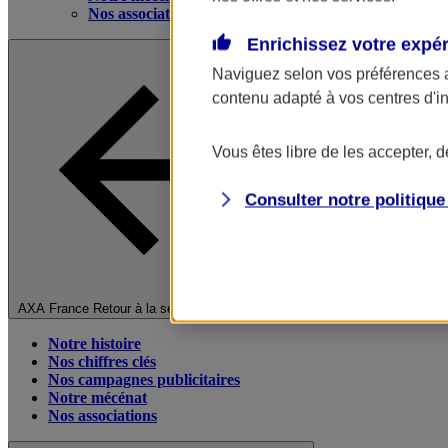
Nos associations
Enrichissez votre expé
Naviguez selon vos préférences 
contenu adapté à vos centres d'i
Vous êtes libre de les accepter, 
Consulter notre politiqu
Fermer le menu principal
AXA France
Retour à la section précédente
Notre histoire
Nos chiffres clés
Nos campagnes publicitaires
Notre mécénat
Nos associations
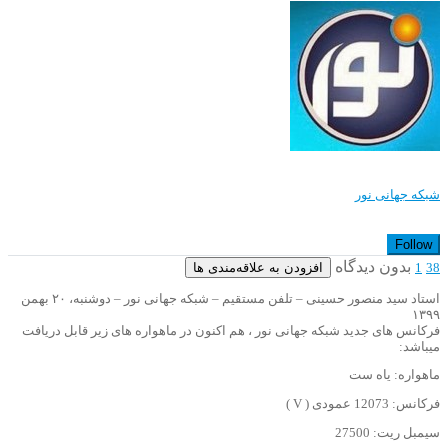
شبکه جهانی نور
Follow
بدون دیدگاه
افزودن به علاقه‌مندی ها
1
38
استاد سید منصور حسینی – تلفن مستقیم – شبکه جهانی نور – دوشنبه، ۲۰ بهمن
۱۳۹۹
فرکانس های جدید شبکه جهانی نور ، هم اکنون در ماهواره های زیر قابل دریافت
میباشد:
ماهواره: یاه ست
فرکانس: 12073 عمودی ( V )
سیمبل ریت: 27500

ASSIGNED TASK:
Locate each line in the data that contains the string "ماهواره", and copy those lines.

RESULT FOR THIS TASK:
فرکانس های جدید شبکه جهانی نور ، هم اکنون در ماهواره های زیر قابل دریافت
ماهواره: یاه ست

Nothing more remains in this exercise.